Nissan’s sub-compact car, the Micra, is great on gas. Everyone loves fuel efficiency – it’s good for the environment, great for the pocketbook, but...

In other non-shocking news, 35 to 54-year-olds are grown-ups, who pride themselves on their financial stability and ability to make the grown-up decisions necessary to manage their family and finances.

So, when Nissan started working with us to relaunch the Micra to the 35-54 segment, so-called “best practices” would suggest that we hammer these rational grown-ups with mileage statistics and other logical data.

Best practices, though, would not take into account the learnings from the ethnographic research, the immersive auto shopping trips, the reflective phone interviews, the applied anthropology analysis of related contemporary narratives, or even our category semiotics analysis.

And so, best practices would have lead Nissan in the wrong direction.

Our work revealed that people in this demographic that were interested in a subcompact car, were indeed highly rational. But they were also driven by a uniquely quirky ethos. If this demographic were a television character, it would be Sheldon Cooper from The Big Bang Theory.


Yes, they proudly conformed to their grown-up roles. But they ardently held on to their passionate “DIY ethos” for quirky hobbies and activities.

We developed a strategy based on ‘quirk’ rather than statistics. In their new messaging, Nissan stayed away from fuel efficiency stats, and instead talked about how the car “sips fuel.” They talked about spaciousness in terms of passengers (or enemies) transported, or as a personal “meditation zone.”

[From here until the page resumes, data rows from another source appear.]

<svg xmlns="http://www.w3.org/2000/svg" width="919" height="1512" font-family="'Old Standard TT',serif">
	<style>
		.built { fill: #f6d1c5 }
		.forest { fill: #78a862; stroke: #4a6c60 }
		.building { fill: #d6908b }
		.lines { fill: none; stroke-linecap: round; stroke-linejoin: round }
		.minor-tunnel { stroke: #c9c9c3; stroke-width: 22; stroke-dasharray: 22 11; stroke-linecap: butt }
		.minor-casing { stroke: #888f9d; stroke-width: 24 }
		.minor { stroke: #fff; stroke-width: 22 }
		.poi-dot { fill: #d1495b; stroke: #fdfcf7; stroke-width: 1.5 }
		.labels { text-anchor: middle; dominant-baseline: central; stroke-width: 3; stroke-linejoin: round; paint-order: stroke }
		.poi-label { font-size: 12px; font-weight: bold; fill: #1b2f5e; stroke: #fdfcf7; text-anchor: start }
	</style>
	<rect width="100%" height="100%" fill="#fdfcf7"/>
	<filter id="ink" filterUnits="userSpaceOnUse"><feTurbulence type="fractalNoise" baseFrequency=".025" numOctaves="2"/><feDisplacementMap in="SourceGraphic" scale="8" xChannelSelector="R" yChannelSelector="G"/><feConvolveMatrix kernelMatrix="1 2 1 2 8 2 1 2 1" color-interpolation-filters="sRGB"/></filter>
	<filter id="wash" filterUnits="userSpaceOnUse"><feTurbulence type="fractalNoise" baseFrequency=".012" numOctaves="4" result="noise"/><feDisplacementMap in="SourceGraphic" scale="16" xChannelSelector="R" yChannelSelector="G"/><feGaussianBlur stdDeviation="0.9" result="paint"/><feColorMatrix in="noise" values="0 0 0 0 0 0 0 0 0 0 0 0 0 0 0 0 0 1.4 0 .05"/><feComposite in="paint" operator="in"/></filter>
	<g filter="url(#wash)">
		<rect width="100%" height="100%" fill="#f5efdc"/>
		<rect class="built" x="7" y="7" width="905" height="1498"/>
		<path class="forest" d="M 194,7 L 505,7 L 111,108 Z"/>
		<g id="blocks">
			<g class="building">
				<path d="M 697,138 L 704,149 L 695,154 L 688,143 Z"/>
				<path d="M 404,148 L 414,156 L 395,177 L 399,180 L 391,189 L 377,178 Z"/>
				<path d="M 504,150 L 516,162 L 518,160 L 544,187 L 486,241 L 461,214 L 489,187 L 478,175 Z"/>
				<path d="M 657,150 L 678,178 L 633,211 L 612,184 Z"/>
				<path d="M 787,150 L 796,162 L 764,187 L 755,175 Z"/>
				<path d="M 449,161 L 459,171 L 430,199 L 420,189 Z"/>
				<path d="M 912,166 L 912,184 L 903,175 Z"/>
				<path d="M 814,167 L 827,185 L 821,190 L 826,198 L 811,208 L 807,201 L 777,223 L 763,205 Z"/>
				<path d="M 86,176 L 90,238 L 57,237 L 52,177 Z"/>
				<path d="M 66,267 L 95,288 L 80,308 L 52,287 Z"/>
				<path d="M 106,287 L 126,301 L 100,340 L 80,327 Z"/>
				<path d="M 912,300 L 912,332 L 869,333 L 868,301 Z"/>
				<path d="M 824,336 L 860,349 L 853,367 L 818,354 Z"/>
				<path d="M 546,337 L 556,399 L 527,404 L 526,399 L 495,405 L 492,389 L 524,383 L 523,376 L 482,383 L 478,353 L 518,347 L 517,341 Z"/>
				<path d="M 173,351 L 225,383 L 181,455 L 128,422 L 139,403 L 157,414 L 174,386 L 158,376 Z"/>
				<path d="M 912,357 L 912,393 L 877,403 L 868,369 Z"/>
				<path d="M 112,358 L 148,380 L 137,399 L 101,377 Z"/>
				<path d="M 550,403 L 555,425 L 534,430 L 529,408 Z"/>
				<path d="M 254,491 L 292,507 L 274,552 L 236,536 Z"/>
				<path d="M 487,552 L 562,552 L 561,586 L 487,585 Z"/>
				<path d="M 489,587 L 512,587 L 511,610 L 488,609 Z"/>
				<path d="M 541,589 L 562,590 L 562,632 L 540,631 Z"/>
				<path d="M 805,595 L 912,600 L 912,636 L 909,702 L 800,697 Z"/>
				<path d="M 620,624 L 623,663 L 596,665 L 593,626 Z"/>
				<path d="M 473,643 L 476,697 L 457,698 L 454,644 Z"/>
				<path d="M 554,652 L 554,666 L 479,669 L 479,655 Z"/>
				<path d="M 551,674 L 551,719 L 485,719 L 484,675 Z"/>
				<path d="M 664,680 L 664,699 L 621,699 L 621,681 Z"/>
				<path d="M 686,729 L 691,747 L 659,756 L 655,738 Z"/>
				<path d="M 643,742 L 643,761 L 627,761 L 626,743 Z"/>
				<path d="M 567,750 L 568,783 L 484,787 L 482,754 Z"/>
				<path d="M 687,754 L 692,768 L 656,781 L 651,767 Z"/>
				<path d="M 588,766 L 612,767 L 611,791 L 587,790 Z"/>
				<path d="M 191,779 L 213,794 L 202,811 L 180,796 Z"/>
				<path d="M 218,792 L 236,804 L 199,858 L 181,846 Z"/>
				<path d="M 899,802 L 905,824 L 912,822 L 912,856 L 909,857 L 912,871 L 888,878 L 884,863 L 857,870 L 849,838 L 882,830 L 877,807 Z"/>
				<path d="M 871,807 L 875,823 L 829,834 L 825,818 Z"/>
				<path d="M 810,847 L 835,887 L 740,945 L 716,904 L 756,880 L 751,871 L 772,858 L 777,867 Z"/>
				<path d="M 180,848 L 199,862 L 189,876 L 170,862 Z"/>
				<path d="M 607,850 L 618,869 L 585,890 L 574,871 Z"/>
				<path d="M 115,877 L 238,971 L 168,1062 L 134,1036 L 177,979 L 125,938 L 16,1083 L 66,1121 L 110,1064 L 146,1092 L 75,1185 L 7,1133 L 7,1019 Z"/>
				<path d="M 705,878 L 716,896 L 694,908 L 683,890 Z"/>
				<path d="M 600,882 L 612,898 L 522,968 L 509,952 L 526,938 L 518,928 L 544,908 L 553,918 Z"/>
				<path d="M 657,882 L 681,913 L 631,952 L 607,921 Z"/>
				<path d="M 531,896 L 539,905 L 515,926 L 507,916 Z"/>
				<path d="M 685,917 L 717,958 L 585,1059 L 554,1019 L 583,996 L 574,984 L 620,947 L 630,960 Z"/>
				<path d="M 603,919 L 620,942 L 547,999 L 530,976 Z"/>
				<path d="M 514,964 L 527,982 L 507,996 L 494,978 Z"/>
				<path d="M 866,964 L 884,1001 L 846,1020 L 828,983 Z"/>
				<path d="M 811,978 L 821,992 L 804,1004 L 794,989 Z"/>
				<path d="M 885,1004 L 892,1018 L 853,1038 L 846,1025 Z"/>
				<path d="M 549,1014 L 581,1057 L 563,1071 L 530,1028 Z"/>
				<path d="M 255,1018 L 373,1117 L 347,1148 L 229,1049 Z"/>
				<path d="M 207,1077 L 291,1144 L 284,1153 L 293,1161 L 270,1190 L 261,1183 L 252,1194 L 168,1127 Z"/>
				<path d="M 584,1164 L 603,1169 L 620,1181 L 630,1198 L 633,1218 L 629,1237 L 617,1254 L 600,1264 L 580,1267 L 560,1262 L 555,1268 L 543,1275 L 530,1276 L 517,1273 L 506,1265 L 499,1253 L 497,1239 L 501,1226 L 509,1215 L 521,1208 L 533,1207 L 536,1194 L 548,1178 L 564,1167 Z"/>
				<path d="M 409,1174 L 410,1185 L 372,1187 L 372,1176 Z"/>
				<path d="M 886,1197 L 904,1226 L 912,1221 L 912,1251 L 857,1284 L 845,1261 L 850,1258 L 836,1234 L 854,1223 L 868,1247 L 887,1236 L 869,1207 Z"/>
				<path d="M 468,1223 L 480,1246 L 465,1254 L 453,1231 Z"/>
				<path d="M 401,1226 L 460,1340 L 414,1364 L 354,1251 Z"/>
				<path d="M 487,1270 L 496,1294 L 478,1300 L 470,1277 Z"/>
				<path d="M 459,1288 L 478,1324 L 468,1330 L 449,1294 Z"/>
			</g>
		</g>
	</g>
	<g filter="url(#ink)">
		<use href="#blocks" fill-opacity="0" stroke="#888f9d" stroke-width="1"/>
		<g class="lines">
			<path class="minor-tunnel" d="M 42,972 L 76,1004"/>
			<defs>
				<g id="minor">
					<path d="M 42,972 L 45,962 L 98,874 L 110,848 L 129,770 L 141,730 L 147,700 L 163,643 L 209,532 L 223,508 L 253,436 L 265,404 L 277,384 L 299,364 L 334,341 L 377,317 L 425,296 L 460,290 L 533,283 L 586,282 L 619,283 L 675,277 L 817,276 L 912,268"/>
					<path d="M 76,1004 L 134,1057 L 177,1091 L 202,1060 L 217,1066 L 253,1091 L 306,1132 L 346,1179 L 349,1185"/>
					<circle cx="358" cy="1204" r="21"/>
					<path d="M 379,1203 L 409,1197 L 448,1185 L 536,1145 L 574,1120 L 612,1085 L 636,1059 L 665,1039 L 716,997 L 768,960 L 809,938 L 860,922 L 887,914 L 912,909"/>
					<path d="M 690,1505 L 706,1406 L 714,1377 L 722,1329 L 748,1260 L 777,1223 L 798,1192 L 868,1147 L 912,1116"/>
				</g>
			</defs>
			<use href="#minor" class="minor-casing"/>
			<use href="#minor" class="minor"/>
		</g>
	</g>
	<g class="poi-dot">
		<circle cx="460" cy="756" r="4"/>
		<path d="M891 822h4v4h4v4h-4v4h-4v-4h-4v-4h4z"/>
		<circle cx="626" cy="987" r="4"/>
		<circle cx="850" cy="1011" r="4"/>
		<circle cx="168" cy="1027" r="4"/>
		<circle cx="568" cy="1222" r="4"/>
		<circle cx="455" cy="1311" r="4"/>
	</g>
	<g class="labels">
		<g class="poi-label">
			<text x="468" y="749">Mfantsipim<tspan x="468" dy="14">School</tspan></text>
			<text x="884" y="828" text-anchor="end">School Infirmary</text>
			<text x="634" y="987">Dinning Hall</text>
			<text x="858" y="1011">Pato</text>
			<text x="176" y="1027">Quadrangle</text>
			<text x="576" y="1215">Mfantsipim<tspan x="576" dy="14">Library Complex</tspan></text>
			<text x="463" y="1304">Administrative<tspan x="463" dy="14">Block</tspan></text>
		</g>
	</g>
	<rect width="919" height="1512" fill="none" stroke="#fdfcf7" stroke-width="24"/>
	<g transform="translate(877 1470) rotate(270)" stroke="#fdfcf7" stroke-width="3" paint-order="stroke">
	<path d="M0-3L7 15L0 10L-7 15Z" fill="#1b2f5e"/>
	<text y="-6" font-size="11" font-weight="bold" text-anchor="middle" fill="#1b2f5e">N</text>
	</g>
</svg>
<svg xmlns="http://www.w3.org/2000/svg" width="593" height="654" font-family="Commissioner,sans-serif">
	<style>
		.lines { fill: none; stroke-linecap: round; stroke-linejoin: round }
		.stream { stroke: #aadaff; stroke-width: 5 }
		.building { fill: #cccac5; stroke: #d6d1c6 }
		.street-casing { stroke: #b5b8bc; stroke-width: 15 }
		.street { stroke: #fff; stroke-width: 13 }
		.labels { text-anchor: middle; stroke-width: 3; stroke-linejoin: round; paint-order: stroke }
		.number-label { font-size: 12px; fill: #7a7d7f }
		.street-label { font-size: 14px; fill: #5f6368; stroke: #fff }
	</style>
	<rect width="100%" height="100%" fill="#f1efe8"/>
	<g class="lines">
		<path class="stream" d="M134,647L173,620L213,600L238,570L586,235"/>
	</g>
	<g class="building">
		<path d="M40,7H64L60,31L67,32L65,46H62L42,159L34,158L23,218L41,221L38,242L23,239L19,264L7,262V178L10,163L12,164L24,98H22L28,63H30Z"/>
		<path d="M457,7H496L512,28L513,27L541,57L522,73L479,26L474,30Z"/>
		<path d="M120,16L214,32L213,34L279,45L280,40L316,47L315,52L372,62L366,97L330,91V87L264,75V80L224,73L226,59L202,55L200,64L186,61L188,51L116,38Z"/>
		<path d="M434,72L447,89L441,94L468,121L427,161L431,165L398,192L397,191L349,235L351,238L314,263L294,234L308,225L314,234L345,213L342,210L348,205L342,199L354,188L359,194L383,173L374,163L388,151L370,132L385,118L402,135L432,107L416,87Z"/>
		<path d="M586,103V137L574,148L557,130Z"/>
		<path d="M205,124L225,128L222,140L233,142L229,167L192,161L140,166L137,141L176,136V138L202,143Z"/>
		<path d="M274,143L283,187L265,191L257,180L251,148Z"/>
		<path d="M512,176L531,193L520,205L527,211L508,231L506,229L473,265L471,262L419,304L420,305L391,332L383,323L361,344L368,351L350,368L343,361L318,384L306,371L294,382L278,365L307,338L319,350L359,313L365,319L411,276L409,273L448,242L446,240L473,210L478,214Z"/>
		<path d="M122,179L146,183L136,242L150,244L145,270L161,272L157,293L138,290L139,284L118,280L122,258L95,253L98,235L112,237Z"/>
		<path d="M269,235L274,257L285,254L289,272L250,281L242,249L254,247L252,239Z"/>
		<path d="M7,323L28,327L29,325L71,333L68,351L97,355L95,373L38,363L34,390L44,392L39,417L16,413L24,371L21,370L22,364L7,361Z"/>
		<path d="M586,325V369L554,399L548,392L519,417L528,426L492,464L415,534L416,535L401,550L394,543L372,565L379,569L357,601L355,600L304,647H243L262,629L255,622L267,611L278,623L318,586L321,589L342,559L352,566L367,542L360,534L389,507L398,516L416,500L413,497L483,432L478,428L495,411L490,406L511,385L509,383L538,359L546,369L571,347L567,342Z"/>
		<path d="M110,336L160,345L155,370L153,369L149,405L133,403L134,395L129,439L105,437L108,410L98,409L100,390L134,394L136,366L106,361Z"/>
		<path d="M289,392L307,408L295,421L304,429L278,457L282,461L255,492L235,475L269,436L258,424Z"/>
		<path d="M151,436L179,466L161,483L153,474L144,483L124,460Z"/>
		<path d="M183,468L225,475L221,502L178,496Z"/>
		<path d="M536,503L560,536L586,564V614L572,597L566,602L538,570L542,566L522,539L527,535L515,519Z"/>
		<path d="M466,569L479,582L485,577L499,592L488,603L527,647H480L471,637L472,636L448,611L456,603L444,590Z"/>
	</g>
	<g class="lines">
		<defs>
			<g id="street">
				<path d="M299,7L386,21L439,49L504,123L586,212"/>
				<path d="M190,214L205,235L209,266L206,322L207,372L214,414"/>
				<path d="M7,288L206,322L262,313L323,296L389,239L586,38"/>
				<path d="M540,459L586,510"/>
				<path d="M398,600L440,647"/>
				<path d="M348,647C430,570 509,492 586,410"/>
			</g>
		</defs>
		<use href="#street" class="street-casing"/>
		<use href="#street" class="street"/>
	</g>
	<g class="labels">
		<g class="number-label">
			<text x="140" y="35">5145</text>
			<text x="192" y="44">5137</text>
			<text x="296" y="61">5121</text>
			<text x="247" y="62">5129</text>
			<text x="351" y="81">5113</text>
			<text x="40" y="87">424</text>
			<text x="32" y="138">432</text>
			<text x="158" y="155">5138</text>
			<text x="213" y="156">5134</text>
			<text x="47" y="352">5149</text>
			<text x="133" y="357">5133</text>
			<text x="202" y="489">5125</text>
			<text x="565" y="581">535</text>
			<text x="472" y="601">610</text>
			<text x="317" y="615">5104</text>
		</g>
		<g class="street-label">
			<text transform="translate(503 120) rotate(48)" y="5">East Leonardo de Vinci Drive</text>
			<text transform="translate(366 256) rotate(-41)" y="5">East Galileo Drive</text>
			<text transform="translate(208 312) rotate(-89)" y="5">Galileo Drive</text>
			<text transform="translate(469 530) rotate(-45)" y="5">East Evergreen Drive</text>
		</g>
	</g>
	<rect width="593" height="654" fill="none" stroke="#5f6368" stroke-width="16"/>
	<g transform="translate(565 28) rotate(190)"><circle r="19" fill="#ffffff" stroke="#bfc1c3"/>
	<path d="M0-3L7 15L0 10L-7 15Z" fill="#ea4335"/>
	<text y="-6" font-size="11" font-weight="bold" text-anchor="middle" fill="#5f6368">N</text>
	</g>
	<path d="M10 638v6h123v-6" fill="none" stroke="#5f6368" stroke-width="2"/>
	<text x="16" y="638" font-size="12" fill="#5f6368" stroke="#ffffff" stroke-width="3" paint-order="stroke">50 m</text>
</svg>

We also developed a very clear, but controversial imperative: We recommended Nissan discourage dealerships from trying to upsell customers to more profitable models and instead simply help them buy their Micra as quickly as possible because they already had done their homework by the time they showed up at a dealership.

Micra sales soared across Canada firmly leading the subcompact class. The breakout success was also credited with improving market share for other Nissan vehicles, including its luxury Infiniti brand.